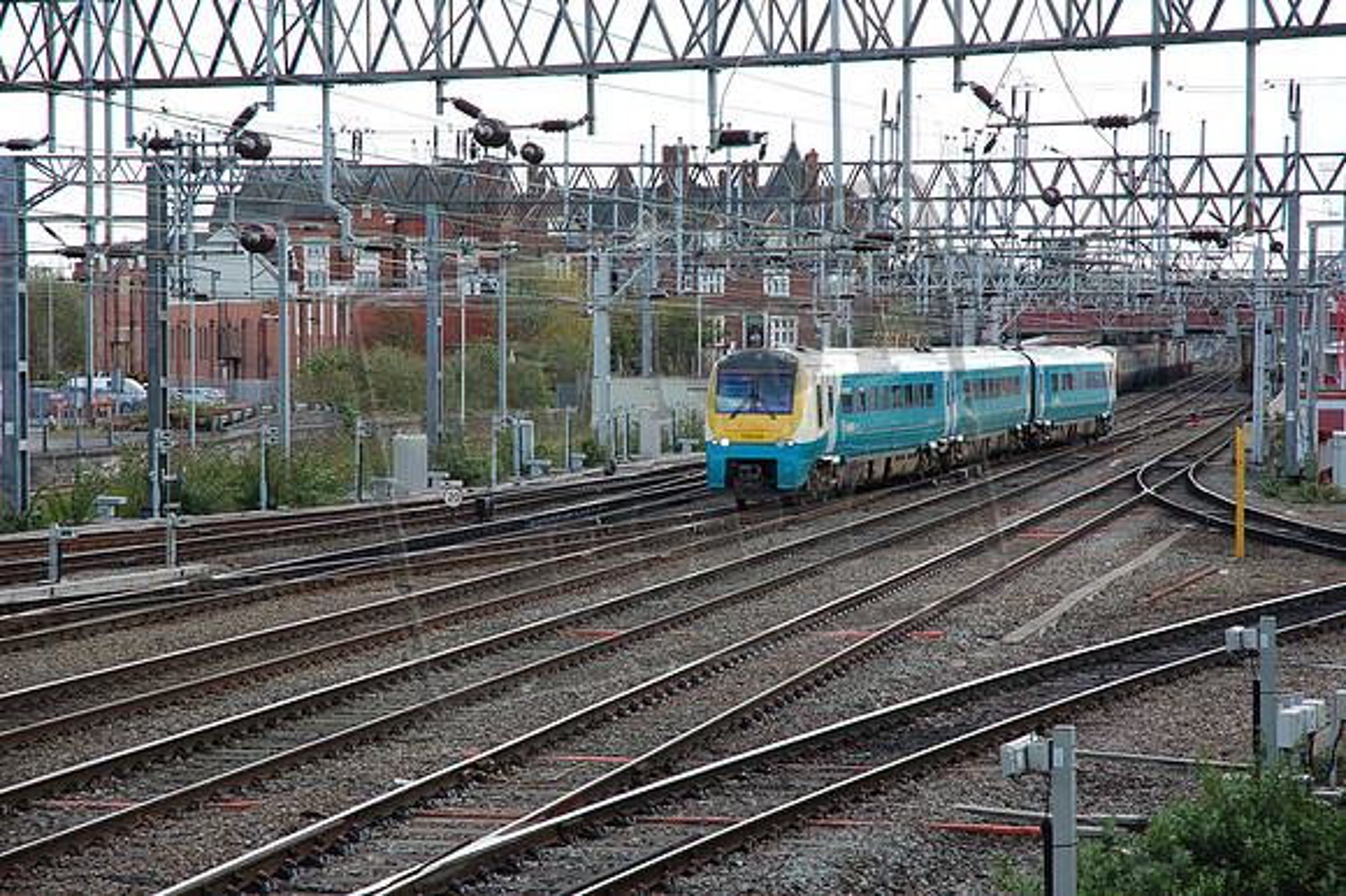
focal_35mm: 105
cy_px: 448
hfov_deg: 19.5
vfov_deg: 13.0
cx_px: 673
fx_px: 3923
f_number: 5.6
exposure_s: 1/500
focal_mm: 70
==*==
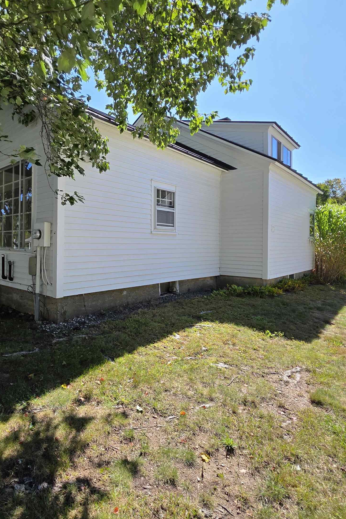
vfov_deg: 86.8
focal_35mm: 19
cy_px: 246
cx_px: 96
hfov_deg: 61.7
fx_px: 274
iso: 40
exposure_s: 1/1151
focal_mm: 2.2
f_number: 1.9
==*==
(Your task):
From the records above, retype only the lines starting at the line that contains "focal_35mm: 105" and ending at the line that contains "focal_mm: 70", both included.

(Solution below):
focal_35mm: 105
cy_px: 448
hfov_deg: 19.5
vfov_deg: 13.0
cx_px: 673
fx_px: 3923
f_number: 5.6
exposure_s: 1/500
focal_mm: 70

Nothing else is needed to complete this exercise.